# What you are asked to do:
Each line of the entries that mentions the string "scenario" needs to be reported.
++++ Entries provided ++++
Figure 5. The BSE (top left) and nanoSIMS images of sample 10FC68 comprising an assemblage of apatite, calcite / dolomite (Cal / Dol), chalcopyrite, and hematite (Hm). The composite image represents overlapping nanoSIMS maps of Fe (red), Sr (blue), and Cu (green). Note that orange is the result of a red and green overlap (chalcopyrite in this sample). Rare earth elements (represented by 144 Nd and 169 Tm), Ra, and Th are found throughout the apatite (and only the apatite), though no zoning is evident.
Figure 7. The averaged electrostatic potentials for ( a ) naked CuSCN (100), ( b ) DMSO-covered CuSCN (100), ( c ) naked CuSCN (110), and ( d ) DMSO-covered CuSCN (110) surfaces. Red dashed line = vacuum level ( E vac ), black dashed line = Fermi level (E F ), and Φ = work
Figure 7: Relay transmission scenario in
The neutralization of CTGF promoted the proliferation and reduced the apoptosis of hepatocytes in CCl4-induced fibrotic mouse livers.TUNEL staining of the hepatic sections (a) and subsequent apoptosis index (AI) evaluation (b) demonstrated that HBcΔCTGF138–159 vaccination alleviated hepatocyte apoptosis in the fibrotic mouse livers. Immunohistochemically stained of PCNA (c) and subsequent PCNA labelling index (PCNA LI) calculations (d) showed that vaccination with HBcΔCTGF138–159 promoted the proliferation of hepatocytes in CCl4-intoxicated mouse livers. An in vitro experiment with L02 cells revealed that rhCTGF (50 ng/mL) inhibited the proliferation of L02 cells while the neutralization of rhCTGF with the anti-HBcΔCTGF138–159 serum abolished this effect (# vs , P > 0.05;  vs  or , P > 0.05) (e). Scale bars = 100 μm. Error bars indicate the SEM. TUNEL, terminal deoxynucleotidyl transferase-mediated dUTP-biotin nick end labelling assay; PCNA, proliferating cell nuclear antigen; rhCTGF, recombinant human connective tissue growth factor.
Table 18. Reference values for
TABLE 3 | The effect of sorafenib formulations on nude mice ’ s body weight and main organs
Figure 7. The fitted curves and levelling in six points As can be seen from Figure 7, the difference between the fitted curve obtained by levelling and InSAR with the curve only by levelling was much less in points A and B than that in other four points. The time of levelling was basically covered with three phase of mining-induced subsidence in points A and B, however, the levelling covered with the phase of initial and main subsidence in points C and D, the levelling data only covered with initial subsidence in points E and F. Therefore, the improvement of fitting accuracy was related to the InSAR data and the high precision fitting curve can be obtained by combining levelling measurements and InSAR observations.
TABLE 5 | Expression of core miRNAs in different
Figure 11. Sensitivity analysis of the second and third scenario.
++++
# Answer area:
Figure 7: Relay transmission scenario in
Figure 11. Sensitivity analysis of the second and third scenario.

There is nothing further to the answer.